A rua era estreita e íngreme. As
casas, estreitas e altas, escorriam humidade pelas cicatrizes centenárias.
O chão, de calhau rolado, era
um ringue de patinagem no inverno. O sol dificilmente descia às pedras e o
cheiro a mofo ira como um perfume de marca.
A minha cidade tinha uma parte
muito antiga, corroidamente velha, deliciosamente genuína, onde as casas eram
testemunhas das estórias vividas naquelas ruas estreitas e essas mesmas
testemunhavam muitas cenas caseiras. Eram como as velhas intriguistas, as casas
e as ruas empedradas.
No verão, no quente verão da
minha cidade, era um descanso passar por essas ruas frescas, amenas, calmantes.

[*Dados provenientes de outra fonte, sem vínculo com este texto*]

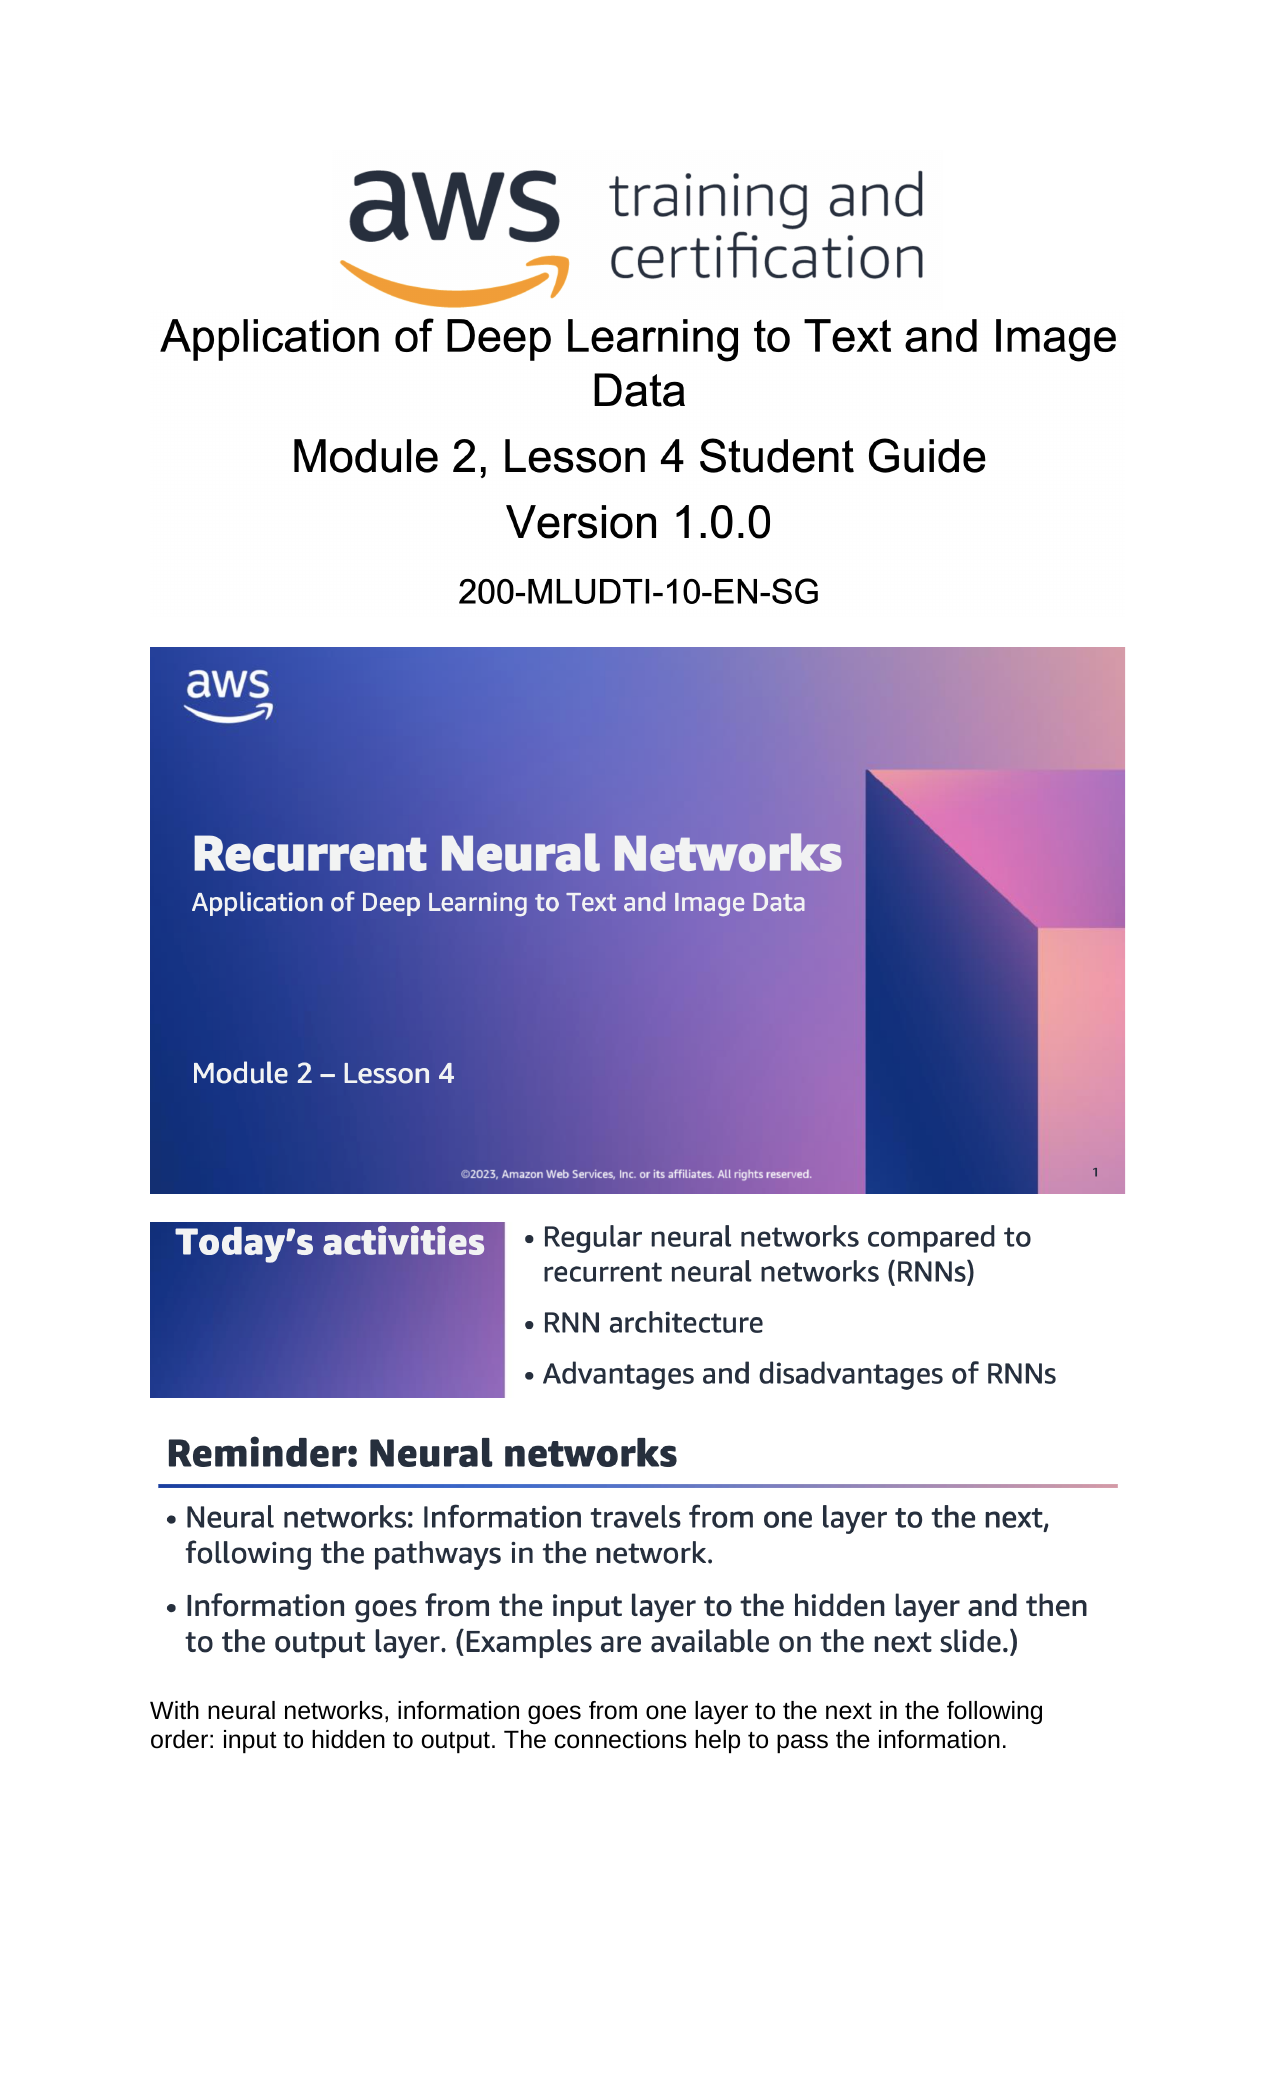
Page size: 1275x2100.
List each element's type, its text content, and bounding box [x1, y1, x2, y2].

picture [150, 1426, 1125, 1668]
text With neural networks, information goes from one layer to the next in the following [150, 1696, 1125, 1725]
picture [150, 647, 1125, 1194]
text order: input to hidden to output. The connections help to pass the information. [150, 1725, 1125, 1754]
picture [150, 150, 1125, 617]
picture [150, 1222, 1125, 1398]
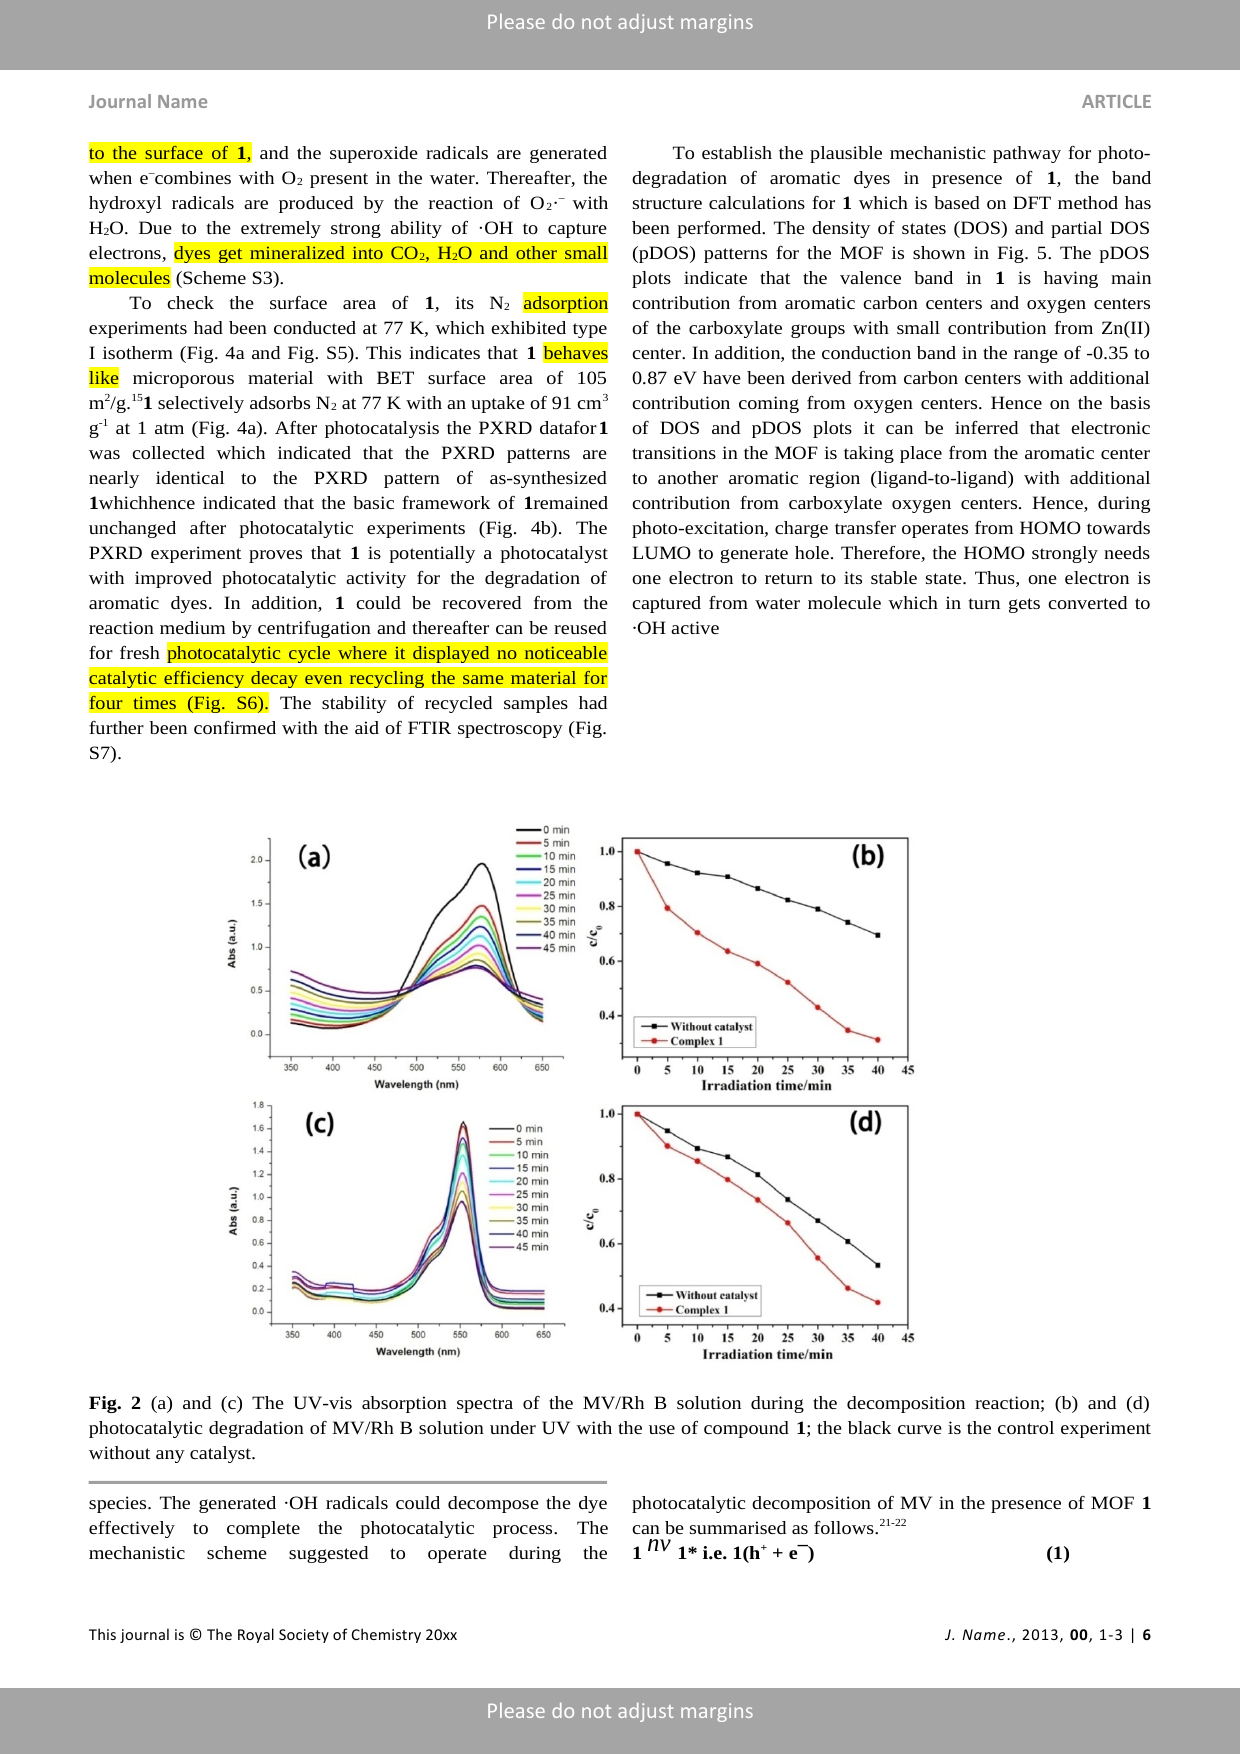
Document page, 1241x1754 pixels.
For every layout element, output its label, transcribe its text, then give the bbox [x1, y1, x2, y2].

text Fig. 2 (a) and (c) The UV-vis absorption spectra of the MV/Rh B solution during the decomposition reaction; (b) and (d) photocatalytic degradation of MV/Rh B solution under UV with the use of compound 1; the black curve is the control experiment without any catalyst. [89, 1389, 1152, 1464]
text To check the surface area of 1, its N2 adsorption experiments had been conducted at 77 K, which exhibited type I isotherm (Fig. 4a and Fig. S5). This indicates that 1 behaves like microporous material with BET surface area of 105 m2/g.151 selectively adsorbs N2 at 77 K with an uptake of 91 cm3 g-1 at 1 atm (Fig. 4a). After photocatalysis the PXRD datafor1 was collected which indicated that the PXRD patterns are nearly identical to the PXRD pattern of as-synthesized 1whichhence indicated that the basic framework of 1remained unchanged after photocatalytic experiments (Fig. 4b). The PXRD experiment proves that 1 is potentially a photocatalyst with improved photocatalytic activity for the degradation of aromatic dyes. In addition, 1 could be recovered from the reaction medium by centrifugation and thereafter can be reused for fresh photocatalytic cycle where it displayed no noticeable catalytic efficiency decay even recycling the same material for four times (Fig. S6). The stability of recycled samples had further been confirmed with the aid of FTIR spectroscopy (Fig. S7). [89, 688, 608, 764]
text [89, 139, 608, 289]
text 1 1* i.e. 1(h+ + e¯) (1) [632, 1539, 1152, 1564]
picture [209, 803, 938, 1374]
text To check the surface area of 1, its N2 adsorption experiments had been conducted at 77 K, which exhibited type I isotherm (Fig. 4a and Fig. S5). This indicates that 1 behaves like microporous material with BET surface area of 105 m2/g.151 selectively adsorbs N2 at 77 K with an uptake of 91 cm3 g-1 at 1 atm (Fig. 4a). After photocatalysis the PXRD datafor1 was collected which indicated that the PXRD patterns are nearly identical to the PXRD pattern of as-synthesized 1whichhence indicated that the basic framework of 1remained unchanged after photocatalytic experiments (Fig. 4b). The PXRD experiment proves that 1 is potentially a photocatalyst with improved photocatalytic activity for the degradation of aromatic dyes. In addition, 1 could be recovered from the reaction medium by centrifugation and thereafter can be reused for fresh photocatalytic cycle where it displayed no noticeable catalytic efficiency decay even recycling the same material for four times (Fig. S6). The stability of recycled samples had further been confirmed with the aid of FTIR spectroscopy (Fig. S7). [89, 289, 608, 667]
text species. The generated ∙OH radicals could decompose the dye effectively to complete the photocatalytic process. The mechanistic scheme suggested to operate during the photocatalytic decomposition of MV in the presence of MOF 1 can be summarised as follows.21-22 [632, 1489, 1152, 1539]
text To establish the plausible mechanistic pathway for photo-degradation of aromatic dyes in presence of 1, the band structure calculations for 1 which is based on DFT method has been performed. The density of states (DOS) and partial DOS (pDOS) patterns for the MOF is shown in Fig. 5. The pDOS plots indicate that the valence band in 1 is having main contribution from aromatic carbon centers and oxygen centers of the carboxylate groups with small contribution from Zn(II) center. In addition, the conduction band in the range of -0.35 to 0.87 eV have been derived from carbon centers with additional contribution coming from oxygen centers. Hence on the basis of DOS and pDOS plots it can be inferred that electronic transitions in the MOF is taking place from the aromatic center to another aromatic region (ligand-to-ligand) with additional contribution from carboxylate oxygen centers. Hence, during photo-excitation, charge transfer operates from HOMO towards LUMO to generate hole. Therefore, the HOMO strongly needs one electron to return to its stable state. Thus, one electron is captured from water molecule which in turn gets converted to ∙OH active [632, 139, 1152, 639]
text species. The generated ∙OH radicals could decompose the dye effectively to complete the photocatalytic process. The mechanistic scheme suggested to operate during the photocatalytic decomposition of MV in the presence of MOF 1 can be summarised as follows.21-22 [89, 1489, 608, 1564]
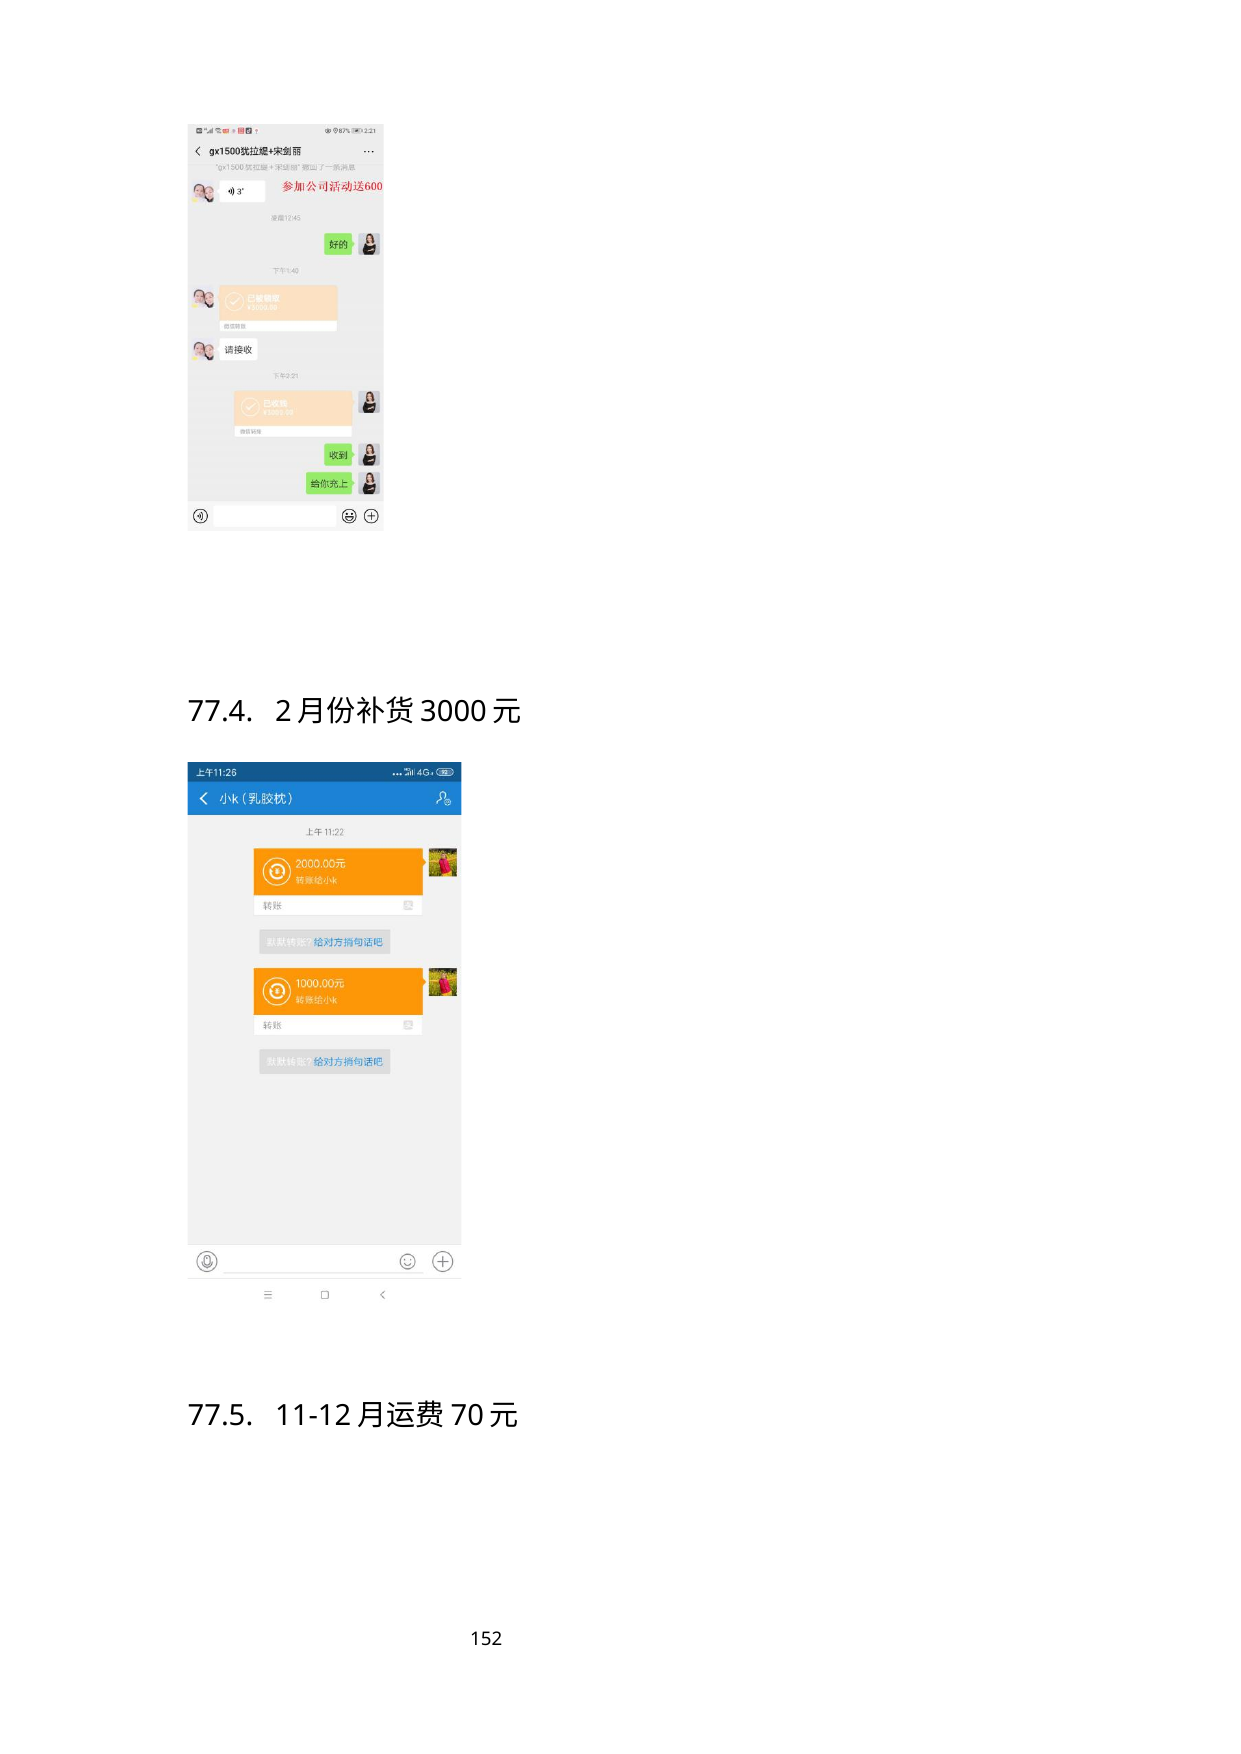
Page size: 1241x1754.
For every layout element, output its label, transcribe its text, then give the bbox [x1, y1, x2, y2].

subtitle 2月份补货3000元 [187, 677, 1053, 742]
picture [187, 124, 384, 531]
picture [187, 762, 462, 1311]
subtitle 11-12月运费70元 [187, 1380, 1053, 1445]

A minha cidade, a minha velha
cidade é um misto de encanto e sedução. E é só minha.
Há muito que deixei de a
habitar; visito-a, de fugida porque me dói a transformação que se tem operado.
Não porque esteja pior, mas porque as minhas imagens dela são outras, são mais
bonitas, são vistas pelos olhos de uma criança e pelos de um adolescente e,
finalmente de um jovem adulto.
E essas sim, são as imagens da
minha verdadeira cidade, aquelas que preservo e amo.
Por isso as suas ruas
continuam ingremes e estreitas e as casas suam a sua velha podridão, libertando
um perfume bafiento único. E assim igualei a minha cidade, envelhecendo cada um
ao ritmo do seu tempo.
É bela a minha cidade, conquistando a serra, afagando o rio que a banha.
E é só minha porque mais ninguém a vê como eu sempre a fui vendo.